Chi invece nell’irrilevanza sprofonda con tutte le scarpe è Forza Italia. Si stenta a credere, guardando i risultati delle tre città, che gli azzurri in provincia contino ancora su un presidente di Regione, un senatore e un consigliere regionale. Nel loro caso, più ancora che in altri analoghi, il baricentro è ormai tutto spostato verso l’Albese e le conseguenze si vedono. A Mondovì i forzisti perdono l’unico seggio consiliare ma salvano la faccia, passando dal 4% al 3,37%. A Savigliano è un tracollo, con i voti ridotti a un terzo (dal 7,13% al 2,53%). Ma il dato peggiore in assoluto è quello di Cuneo, dove la lista - assemblata in fretta e furia con l’Udc e ridotta al numero minimo di candidati - finisce all’1,45%, con 326 preferenze. Un quarto di quelle andate alla lista civica del candidato sindaco Civallero e addirittura un decimo di Fratelli d’Italia, per dare l’idea. Il coordinatore provinciale Maurizio Paoletti, chiamato in causa con il proconsole Antonello Lacala, dà la colpa di tutto alla defezione del leader cittadino Vincenzo Colucci, passato con armi e bagagli alla maggioranza appena un mese prima delle elezioni.
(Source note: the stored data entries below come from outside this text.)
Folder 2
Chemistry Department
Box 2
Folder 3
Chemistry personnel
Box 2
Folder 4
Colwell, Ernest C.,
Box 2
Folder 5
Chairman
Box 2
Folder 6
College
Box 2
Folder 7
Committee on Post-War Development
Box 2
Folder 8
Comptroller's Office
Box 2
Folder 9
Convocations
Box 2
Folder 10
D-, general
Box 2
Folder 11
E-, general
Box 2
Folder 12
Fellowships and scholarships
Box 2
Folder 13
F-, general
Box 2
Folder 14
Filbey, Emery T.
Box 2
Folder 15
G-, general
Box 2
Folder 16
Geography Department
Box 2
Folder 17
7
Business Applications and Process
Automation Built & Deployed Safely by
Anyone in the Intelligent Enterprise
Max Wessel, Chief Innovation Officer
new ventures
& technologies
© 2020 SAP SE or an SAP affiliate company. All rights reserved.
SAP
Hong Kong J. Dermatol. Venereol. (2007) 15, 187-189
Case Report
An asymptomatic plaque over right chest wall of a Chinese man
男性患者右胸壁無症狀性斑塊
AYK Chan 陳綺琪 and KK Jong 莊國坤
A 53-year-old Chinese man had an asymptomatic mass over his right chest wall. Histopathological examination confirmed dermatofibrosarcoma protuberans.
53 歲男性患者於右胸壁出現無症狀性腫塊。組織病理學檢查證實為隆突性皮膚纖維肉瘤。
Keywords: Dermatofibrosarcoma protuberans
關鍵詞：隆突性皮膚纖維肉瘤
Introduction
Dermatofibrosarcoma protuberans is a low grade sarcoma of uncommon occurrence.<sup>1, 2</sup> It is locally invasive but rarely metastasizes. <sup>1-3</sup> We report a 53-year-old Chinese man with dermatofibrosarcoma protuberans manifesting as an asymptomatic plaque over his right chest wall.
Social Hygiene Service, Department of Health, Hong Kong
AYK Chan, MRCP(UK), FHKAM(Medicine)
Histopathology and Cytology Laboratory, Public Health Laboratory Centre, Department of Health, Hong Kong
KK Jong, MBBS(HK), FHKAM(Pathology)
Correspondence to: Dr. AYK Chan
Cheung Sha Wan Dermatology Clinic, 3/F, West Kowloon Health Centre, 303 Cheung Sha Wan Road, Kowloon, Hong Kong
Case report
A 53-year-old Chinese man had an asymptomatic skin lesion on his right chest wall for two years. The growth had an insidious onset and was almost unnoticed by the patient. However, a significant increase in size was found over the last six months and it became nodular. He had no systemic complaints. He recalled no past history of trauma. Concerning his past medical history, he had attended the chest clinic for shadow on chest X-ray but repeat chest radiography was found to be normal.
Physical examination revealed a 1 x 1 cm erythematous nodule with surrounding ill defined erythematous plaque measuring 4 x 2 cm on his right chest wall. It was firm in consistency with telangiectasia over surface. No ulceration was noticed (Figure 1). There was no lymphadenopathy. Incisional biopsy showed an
Basta questo a spiegare l’eclisse totale del berlusconismo nella città dei sette assedi? A quanto pare no, se consideriamo che quello di Cuneo è il peggior risultato raccolto da Forza Italia, in tutti i ventisei capoluoghi al voto.
Non arrivano a tanto i Cinque Stelle, ma solo perché nel loro caso il tracollo nazionale fa da paravento a quello locale. A Cuneo, l’unico centro in cui si ripresentavano, il tonfo è tale da precipitarli fuori dal Consiglio comunale. Cinque anni fa un dignitoso 5,61% gli aveva permesso di portare a casa perfino un secondo eletto, quella Silvia Cina che stavolta si proponeva come candidato sindaco in solitaria. È finita con i voti ridotti a meno di un terzo, da 1340 a 390, e con un 1,73% che li colloca più in basso di tutti i contendenti - esclusa l’estemporanea brigata no vax. Il “2050” inserito nel marchio elettorale, con queste premesse, è ben più di un auspicio dettato dall’ottimismo, o forse un’involontaria procrastinazione: “Telefonami tra vent’anni, io adesso non so cosa dirti”, cantava Lucio Dalla.